A cette heure, la milice terroriste se trouve prise à son propre piège, sans latitude pour réagir. Quoi qu’elle fasse, elle ne stoppera pas le processus de mise en examen de quelques-uns de ses cadres les plus influents. Même s’ils s’enfuient vers l’Iran ou s’y trouvent déjà, c’est encore un aveu d’allégeance totale et de retour à sa terre d’origine et de refuge. Comme si le diable rentrait dans sa boîte. Avec l’agitation militaire autour de l’Iran, le poids pressurant des sanctions, il reste, entre les mains de Téhéran, le chantage à l’élection d’un Premier Ministre irakien qui lui soit favorable. C’est, en tout cas, la première fois que sa principale force de frappe psychologique au Moyen-Orient, son poste avancé en Méditerranée, s’enfonce à ce point dans le malaise et la perte de crédibilité. Cela ne signifie pas, non plus, que le Liban se réveillera souverain de ce cauchemar, ni que la région en sera quitte d’une dégradation généralisée, à mesure que les menaces se précisent. Au moindre court-circuit la poudrière explosera.

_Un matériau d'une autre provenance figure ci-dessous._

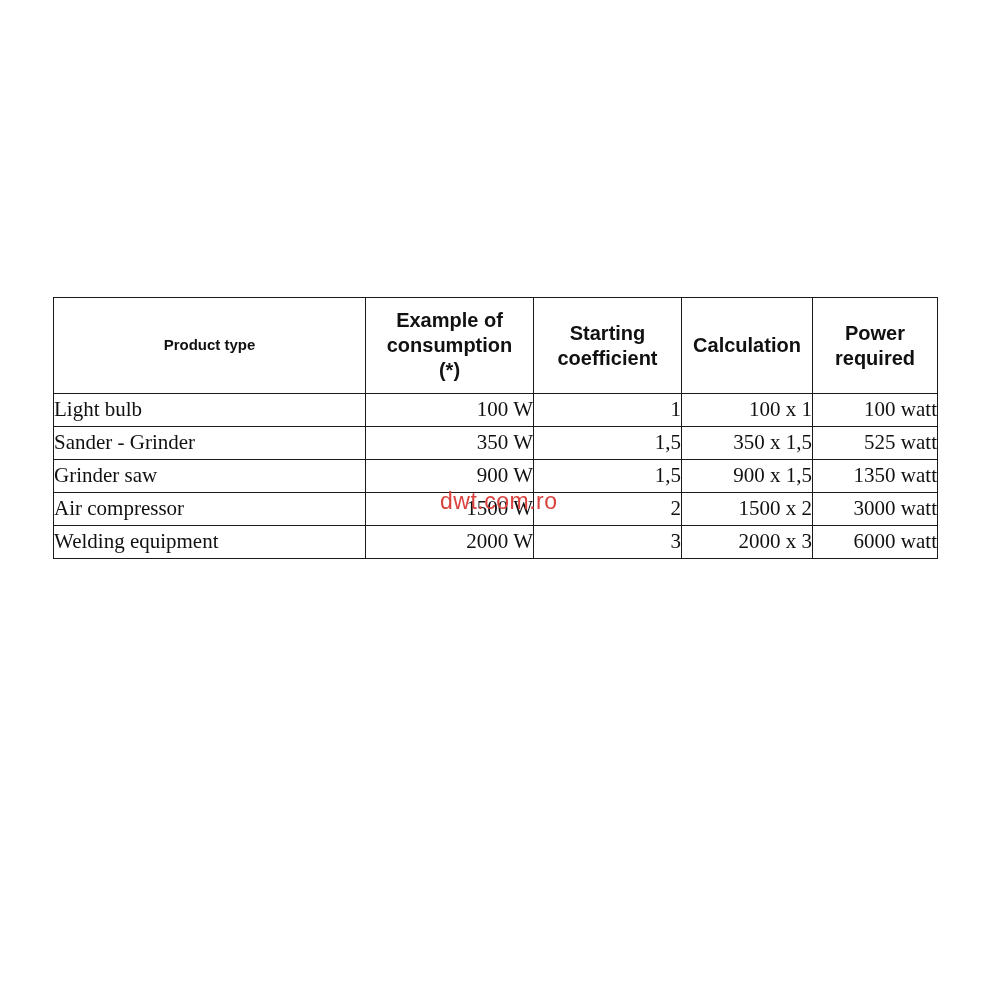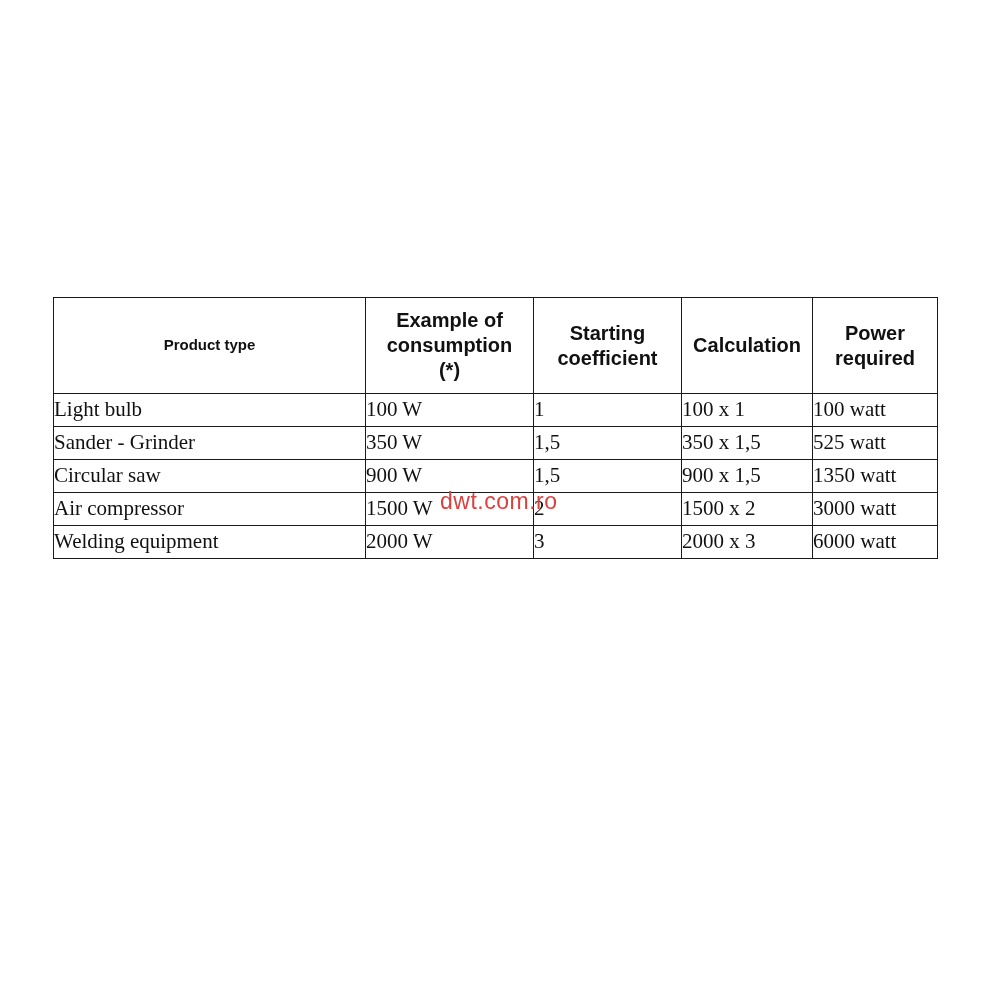"100 W" td.num { text-align: left -> right }
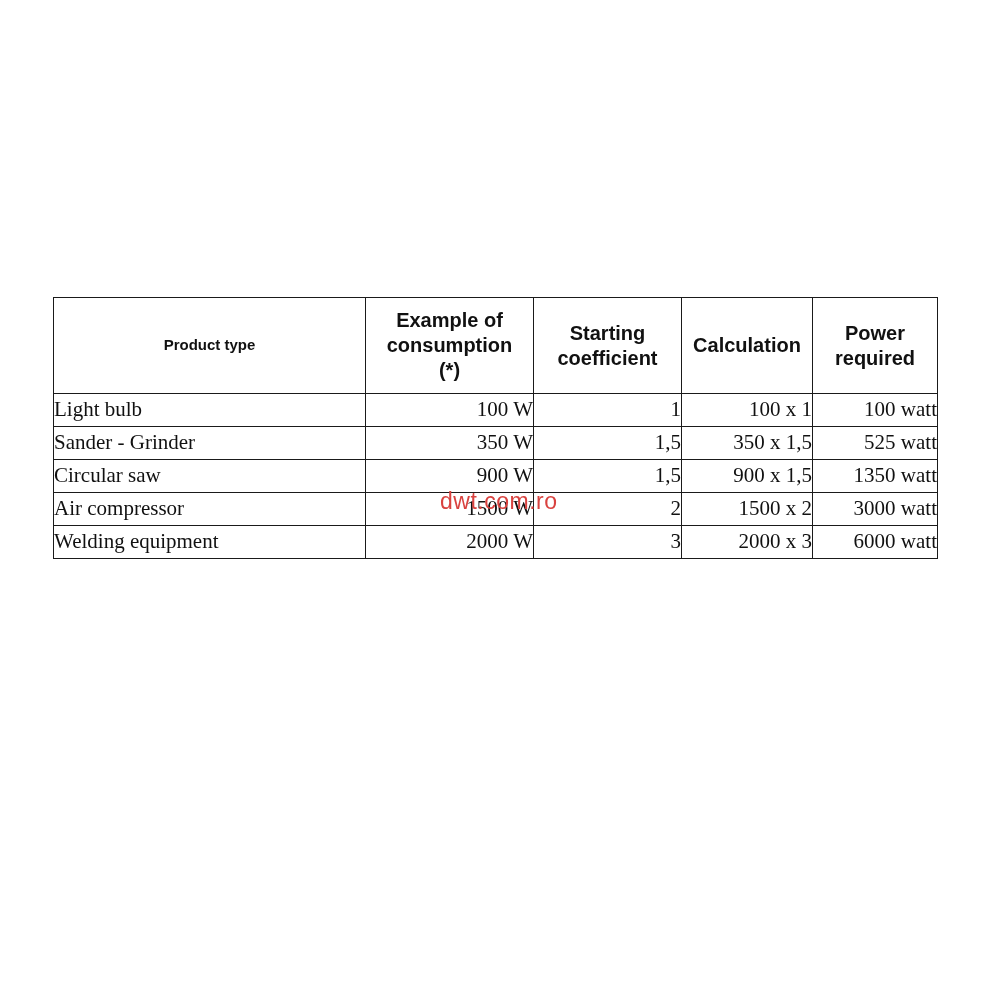"Circular saw" td.product { text: Circular -> Grinder }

Le chaos actuel en Irak semble bien être le tableau expressionniste de ce sol qui se dérobe sous les pieds de l’Iran, à mesure qu’il croit infliger sa gouverne à l’ensemble du Moyen-Orient et n'impose jamais que la mort à tout ce qu'il touche. La perte de Moughniyeh signifie bien l’équivalence entre terrorisme de la pire engeance et les prétentions à la « lutte armée contre Israël ». Si ce message n’est pas prêt de passer dans les consciences et opinions mondiales, il se peut, néanmoins que toutes les tentatives de délégitimation de l’Etat hébreu ne soient jamais sans retour de flammes et qu’à jouer à ce jeu, même à force de nier les réalités factuelles, celles-ci reviennent toujours en boomerang.
Nasrallah n'a aucun intérêt à donner le "beau rôle" à Israël en mettant ses menaces de coup d'état à exécution. Mais le désespoir de cause et la colère sont mauvaises conseillères.